FINE LINEN, THE RIGHTEOUSNESS OF THE SAINTS

This verse is taken from:
Revelation 19. 7-10
Thought of the day for:
24 December 2024

In earlier times, it was often the case that a woman would make her own wedding dress. She would wear that which her own hands had wrought and, accordingly, she would have made her­self ready. So it is with Christ’s wife.

It has been said that we shall wear up there what we weave down here. This is because the fine linen in which the wife is dressed is described as being the ‘righteousness’ of the saints. The word is actually plural: it is not imputed righteousness that is in view but the righteous acts of the saints.
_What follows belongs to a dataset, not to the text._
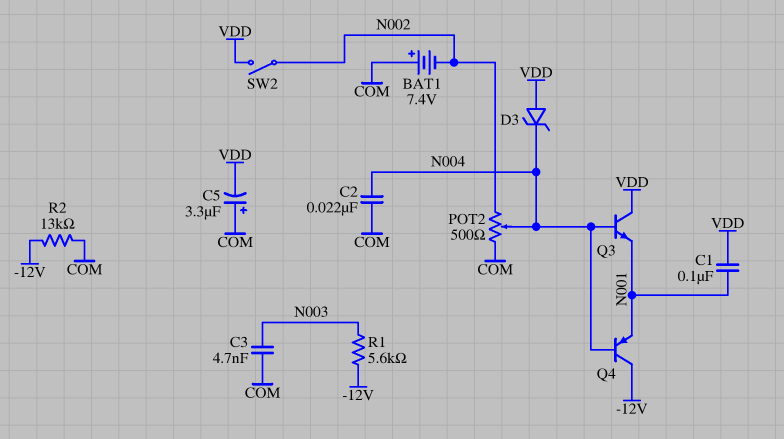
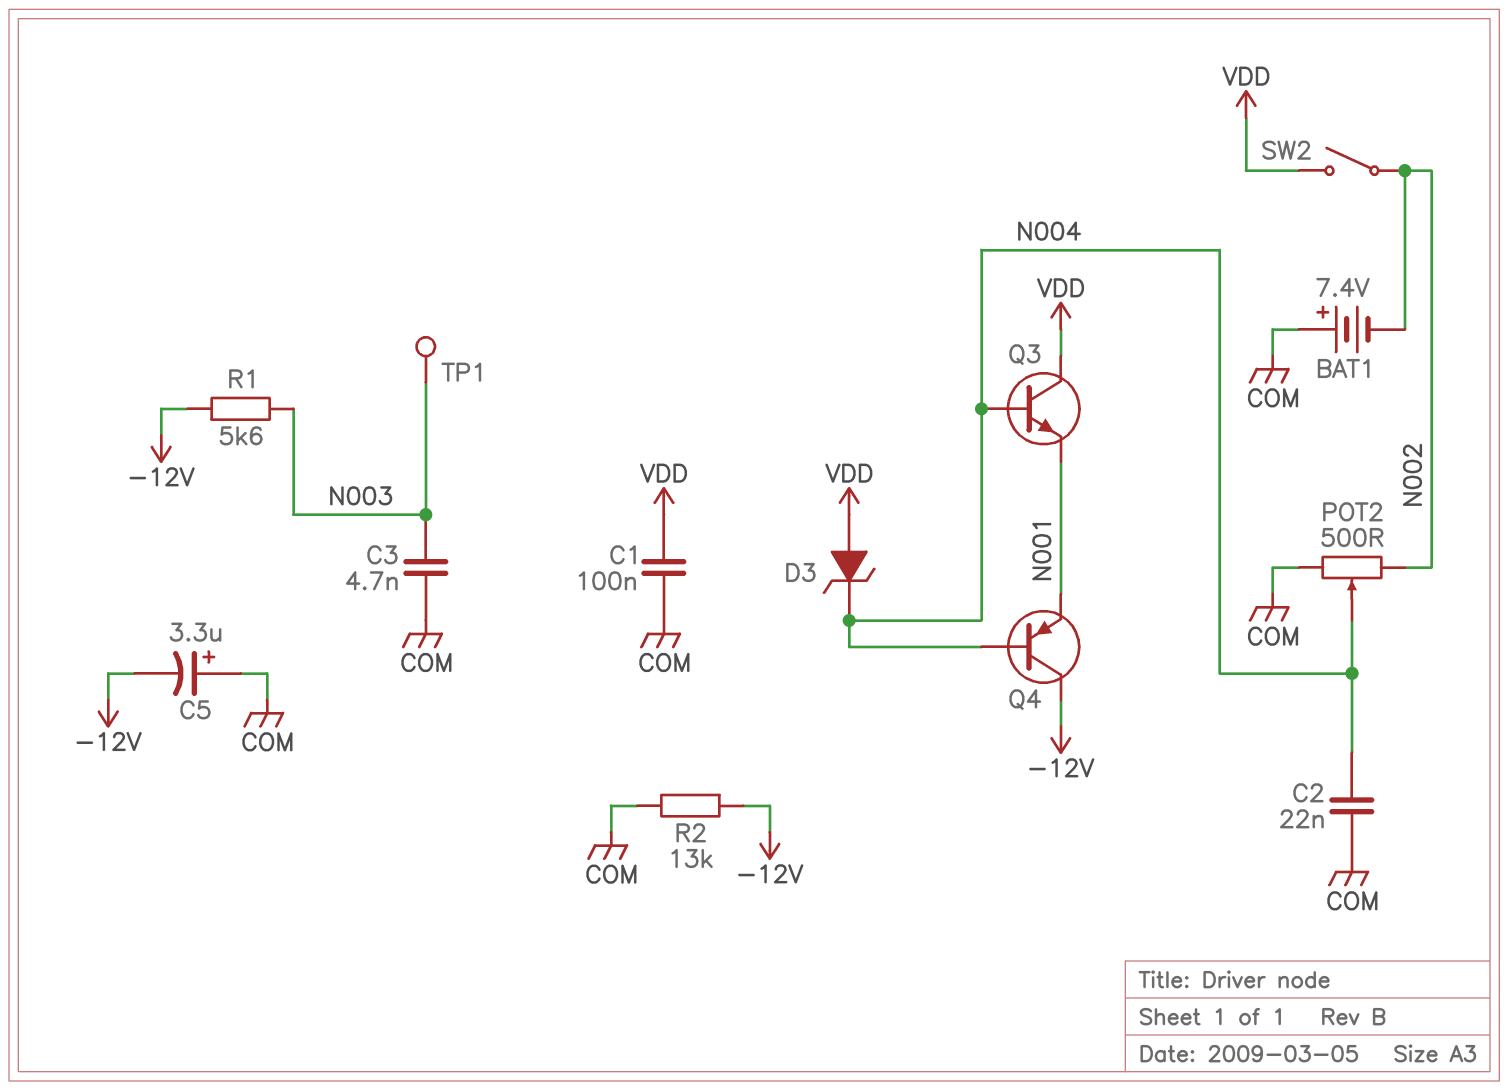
C1: 100nF (N001, VDD) -> 100nF (COM, VDD)
C5: 3.3uF (plus COM, minus VDD) -> 3.3uF (plus COM, minus -12V)
TP1: none -> test point (N003)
These combine to form a beautiful array.

This suggests that the judgement seat of Christ, before which all believers shall appear, has now taken place. The judgement seat is not, of course, to deal with the question of either sin or sins, for these were all dealt with once and for all at Calvary. However, we shall give account there in relation to our lives as believers and shall receive reward and suffer loss of reward as the case may be. All that shall be left after this review will be worthy of praise, for ‘then shall every man have praise of God’, 1 Cor. 4. 5.

People are so often taken up with what they consider are the ‘big things’ of Christian service. This can mean that ‘small things’ are overlooked in our quest for doing greater things. We know, however, that the Lord sees all. How beautiful will the bride appear when we consider just how many righteous acts the saints have carried out for Him. There have been so many things of similar character to the widow giving her last mite and a cup of cold water given to one of His needy ones. He ‘gave himself for us, that he might redeem us from all iniq­uity, and purify unto himself a peculiar people, zealous of good works’, Titus 2. 14.

Ultimately, then, everything that we do for Him is not only for His greater glory now but has a bearing on the beauty of the attire of His bride in that day. That will, of course, be primarily His day. In the Old Testament, the bride was for the greater hon­our of the groom: so let us live today and every day with His greater honour as our chief object.